Photocatalytic fluoroalkyl radical-initiated construction of fluorinated heterocycles: mechanisms and applications

Abstract

Fluorine-containing heterocycles hold exceptional value across pharmaceuticals, agrochemicals, and materials science owing to fluorine's distinctive electronic effects, lipophilicity, and capacity to modulate bioactivity. Their streamlined synthesis has therefore become a central pursuit in contemporary organic chemistry. Photocatalysis, characterized by mild, sustainable conditions and finely tunable redox properties, provides innovative strategies for constructing fluorinated heterocycles via fluoroalkyl radical pathways. Notably, recent advances in photochemically induced fluoroalkyl radical strategies have enabled modular heterocycle synthesis through single-electron transfer, electron donor-acceptor complex activation, or energy-transfer mechanisms.

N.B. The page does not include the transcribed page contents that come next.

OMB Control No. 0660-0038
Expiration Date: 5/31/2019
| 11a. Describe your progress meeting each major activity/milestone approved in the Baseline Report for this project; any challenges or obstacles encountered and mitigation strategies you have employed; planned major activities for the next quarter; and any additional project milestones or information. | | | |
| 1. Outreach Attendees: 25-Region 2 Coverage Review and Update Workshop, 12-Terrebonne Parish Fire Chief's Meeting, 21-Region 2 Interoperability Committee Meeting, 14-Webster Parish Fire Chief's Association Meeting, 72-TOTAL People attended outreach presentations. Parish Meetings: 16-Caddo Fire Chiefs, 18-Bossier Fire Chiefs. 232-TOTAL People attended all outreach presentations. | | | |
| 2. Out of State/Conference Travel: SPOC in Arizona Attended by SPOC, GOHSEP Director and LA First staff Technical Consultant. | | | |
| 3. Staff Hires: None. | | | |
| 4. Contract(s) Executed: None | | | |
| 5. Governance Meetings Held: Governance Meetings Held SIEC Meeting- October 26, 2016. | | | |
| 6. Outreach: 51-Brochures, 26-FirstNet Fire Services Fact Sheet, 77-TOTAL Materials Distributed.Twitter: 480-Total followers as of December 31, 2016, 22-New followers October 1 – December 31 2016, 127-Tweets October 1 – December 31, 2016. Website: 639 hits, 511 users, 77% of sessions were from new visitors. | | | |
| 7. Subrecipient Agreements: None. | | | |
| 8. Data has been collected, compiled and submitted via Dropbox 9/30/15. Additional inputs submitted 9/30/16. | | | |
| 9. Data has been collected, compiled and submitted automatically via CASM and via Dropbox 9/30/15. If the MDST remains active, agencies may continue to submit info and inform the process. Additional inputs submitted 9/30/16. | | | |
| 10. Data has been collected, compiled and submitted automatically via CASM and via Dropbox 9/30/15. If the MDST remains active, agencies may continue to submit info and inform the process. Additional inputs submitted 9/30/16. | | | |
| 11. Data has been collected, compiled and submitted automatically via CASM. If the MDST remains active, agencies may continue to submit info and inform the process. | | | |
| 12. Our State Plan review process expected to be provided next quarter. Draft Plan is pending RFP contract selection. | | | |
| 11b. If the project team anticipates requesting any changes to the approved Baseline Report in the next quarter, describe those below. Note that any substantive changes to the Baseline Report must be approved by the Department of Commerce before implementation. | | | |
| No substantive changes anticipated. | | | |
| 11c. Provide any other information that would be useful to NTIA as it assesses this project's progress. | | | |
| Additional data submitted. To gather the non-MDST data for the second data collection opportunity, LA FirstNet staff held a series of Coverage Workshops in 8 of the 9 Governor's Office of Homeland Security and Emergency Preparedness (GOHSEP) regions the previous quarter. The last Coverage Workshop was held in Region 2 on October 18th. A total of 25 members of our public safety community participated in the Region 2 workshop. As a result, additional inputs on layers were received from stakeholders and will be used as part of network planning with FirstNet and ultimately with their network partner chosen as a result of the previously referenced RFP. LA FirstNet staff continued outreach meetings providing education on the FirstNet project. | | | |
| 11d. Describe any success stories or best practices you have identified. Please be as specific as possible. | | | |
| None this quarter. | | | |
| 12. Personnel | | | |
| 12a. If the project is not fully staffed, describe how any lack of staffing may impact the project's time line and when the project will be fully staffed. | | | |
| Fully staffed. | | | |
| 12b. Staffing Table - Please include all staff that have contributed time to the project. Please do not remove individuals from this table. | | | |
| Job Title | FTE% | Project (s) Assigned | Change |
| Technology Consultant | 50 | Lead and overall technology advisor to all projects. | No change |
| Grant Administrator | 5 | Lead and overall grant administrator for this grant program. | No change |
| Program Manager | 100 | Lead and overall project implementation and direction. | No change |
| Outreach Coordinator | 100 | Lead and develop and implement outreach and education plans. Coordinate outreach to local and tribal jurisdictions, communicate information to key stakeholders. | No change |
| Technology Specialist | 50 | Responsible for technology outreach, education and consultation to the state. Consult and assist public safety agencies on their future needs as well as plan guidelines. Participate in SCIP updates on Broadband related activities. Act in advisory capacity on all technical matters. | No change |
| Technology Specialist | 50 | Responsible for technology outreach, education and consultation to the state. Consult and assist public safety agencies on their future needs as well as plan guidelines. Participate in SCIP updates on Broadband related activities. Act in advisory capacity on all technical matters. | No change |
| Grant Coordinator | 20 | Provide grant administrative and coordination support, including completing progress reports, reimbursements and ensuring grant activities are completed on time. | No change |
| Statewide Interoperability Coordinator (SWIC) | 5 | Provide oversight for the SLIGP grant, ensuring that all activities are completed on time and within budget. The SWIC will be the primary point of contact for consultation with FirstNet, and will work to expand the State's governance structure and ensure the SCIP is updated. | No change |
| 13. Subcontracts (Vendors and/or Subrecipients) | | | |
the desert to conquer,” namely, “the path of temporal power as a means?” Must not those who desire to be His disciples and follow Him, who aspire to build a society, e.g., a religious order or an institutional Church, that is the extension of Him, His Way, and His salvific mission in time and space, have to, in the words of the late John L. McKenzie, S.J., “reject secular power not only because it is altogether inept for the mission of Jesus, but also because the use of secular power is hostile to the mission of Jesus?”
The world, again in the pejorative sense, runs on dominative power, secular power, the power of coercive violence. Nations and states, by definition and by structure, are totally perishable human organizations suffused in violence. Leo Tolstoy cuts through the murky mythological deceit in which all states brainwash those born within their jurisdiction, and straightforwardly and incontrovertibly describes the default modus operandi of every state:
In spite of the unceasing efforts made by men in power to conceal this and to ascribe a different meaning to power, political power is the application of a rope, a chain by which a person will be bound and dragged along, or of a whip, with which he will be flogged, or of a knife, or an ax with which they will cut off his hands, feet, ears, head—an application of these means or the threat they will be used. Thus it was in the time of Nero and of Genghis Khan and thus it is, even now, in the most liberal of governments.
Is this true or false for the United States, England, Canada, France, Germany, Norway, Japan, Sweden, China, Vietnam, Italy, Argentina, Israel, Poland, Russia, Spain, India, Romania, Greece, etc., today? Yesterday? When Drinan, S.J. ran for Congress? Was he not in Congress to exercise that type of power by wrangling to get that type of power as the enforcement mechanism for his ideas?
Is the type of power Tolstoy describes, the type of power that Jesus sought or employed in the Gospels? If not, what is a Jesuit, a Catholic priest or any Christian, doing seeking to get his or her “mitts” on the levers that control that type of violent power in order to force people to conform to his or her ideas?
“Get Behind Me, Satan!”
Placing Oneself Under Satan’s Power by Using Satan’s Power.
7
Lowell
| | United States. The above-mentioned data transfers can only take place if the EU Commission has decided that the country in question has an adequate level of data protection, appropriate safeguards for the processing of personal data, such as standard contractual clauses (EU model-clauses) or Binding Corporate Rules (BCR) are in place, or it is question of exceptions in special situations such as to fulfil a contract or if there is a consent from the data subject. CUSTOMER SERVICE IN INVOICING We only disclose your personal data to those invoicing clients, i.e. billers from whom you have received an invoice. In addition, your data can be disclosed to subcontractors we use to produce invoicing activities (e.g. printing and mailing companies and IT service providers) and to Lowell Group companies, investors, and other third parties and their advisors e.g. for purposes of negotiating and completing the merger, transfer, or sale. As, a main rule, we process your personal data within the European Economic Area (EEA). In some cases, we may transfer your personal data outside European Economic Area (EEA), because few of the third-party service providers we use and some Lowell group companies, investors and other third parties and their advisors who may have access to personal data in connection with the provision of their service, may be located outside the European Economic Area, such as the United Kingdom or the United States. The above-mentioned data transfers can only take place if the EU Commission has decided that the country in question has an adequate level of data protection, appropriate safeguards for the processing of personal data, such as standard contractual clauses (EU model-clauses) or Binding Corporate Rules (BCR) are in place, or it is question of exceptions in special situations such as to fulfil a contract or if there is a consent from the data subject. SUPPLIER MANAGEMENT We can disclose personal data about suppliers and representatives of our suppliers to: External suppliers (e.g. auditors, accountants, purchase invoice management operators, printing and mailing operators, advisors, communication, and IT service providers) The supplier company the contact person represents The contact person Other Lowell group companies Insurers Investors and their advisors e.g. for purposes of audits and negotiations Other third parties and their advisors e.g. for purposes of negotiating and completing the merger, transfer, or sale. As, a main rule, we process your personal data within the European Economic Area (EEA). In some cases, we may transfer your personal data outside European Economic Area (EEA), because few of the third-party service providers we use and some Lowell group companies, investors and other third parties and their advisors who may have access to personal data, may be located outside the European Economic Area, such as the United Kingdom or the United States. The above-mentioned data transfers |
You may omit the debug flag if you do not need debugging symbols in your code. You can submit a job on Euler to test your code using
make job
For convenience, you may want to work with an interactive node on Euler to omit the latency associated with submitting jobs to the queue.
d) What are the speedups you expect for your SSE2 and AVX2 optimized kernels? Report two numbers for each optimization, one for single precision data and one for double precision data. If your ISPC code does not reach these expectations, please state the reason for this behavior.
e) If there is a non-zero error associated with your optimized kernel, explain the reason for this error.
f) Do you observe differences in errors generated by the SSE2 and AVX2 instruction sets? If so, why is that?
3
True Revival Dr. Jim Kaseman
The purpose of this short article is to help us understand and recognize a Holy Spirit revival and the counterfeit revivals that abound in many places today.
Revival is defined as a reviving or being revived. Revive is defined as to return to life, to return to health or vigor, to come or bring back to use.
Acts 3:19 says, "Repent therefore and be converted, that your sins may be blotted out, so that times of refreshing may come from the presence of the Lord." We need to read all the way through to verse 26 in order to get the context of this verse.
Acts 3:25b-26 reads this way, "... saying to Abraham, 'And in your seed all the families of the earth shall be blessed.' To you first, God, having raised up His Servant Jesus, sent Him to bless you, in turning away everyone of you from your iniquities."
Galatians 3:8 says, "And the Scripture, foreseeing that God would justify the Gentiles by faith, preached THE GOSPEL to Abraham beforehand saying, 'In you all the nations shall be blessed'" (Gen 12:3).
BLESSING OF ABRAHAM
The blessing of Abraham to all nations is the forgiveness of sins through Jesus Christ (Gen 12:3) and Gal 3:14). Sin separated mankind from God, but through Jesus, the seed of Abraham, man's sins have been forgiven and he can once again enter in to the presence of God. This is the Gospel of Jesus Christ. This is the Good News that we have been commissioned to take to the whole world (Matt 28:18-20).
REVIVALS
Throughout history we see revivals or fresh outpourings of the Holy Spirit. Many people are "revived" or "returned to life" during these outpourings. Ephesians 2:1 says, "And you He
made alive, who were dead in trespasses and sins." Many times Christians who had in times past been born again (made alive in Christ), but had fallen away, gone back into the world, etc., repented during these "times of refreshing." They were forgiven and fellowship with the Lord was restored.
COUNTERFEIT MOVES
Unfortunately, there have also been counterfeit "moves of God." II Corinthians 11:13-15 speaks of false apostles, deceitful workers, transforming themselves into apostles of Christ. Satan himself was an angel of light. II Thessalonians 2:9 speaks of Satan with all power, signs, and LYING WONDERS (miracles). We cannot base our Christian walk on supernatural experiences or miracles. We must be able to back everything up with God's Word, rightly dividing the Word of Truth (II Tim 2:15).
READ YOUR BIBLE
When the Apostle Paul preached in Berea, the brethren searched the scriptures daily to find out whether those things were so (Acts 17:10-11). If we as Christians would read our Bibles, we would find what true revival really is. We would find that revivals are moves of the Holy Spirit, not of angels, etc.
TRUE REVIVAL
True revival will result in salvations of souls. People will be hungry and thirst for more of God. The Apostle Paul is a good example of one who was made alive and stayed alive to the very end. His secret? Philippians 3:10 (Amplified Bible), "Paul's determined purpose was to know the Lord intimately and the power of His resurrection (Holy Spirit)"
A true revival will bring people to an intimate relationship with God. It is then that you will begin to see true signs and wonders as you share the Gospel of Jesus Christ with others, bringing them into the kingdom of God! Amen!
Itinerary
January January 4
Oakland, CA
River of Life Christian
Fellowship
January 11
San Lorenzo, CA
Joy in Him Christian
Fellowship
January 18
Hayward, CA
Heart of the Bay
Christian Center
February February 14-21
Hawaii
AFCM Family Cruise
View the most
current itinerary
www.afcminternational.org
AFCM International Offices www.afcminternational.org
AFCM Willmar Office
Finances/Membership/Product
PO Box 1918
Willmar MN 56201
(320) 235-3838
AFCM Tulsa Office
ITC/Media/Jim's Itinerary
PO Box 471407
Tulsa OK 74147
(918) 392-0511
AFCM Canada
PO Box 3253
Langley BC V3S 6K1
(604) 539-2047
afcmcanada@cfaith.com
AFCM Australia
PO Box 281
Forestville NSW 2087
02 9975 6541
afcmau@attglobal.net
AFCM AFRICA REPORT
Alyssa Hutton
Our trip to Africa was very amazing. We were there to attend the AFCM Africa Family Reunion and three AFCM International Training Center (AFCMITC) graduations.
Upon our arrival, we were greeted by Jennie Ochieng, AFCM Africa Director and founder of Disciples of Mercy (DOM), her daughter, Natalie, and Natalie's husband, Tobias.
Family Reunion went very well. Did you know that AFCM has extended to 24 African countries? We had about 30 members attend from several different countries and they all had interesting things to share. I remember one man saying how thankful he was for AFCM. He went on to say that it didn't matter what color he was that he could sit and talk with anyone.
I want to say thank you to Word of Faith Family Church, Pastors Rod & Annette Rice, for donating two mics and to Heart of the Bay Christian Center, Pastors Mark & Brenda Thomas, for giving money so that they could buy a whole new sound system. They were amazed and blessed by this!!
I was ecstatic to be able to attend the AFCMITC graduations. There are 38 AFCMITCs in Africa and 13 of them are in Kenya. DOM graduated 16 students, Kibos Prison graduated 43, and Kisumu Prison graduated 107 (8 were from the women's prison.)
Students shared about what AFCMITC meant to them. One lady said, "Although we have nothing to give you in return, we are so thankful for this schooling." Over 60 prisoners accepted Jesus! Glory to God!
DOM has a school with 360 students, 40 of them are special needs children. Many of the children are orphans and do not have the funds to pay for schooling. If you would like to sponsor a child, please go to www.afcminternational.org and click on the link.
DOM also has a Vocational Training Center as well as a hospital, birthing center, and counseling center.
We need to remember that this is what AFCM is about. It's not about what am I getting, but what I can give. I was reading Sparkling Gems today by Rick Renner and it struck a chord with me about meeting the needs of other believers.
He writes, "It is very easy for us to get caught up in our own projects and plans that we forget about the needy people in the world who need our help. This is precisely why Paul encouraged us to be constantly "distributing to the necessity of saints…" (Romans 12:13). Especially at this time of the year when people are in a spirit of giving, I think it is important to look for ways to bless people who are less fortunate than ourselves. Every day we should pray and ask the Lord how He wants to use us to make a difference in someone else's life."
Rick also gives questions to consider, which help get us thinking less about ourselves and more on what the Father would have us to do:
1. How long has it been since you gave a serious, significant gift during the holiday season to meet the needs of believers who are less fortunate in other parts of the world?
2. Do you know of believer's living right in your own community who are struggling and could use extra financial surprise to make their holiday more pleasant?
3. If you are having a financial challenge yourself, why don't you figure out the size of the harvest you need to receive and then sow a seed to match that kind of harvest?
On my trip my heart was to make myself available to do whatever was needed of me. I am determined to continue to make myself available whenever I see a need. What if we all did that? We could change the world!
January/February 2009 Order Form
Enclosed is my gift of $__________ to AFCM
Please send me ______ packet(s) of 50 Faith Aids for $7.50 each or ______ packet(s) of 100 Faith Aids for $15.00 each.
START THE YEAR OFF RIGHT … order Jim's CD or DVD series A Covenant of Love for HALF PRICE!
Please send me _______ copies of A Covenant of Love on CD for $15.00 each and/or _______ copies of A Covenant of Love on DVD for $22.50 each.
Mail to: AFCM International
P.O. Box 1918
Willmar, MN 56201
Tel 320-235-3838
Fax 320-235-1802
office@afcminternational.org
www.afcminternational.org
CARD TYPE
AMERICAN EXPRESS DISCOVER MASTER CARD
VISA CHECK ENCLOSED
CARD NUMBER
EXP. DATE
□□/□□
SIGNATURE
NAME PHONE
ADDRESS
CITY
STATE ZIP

This review consolidates progress since 2018, systematically dissecting the mechanisms of photocatalytic fluoroalkyl radical-driven formation of five-, six-, and seven-membered fluorinated heterocycles. It further provides an in-depth analysis of emerging trends and application prospects, aiming to establish a theoretical foundation for heterocyclic synthesis and fluorine chemistry, while guiding the rational design of novel, functional fluorinated heterocyclic molecules.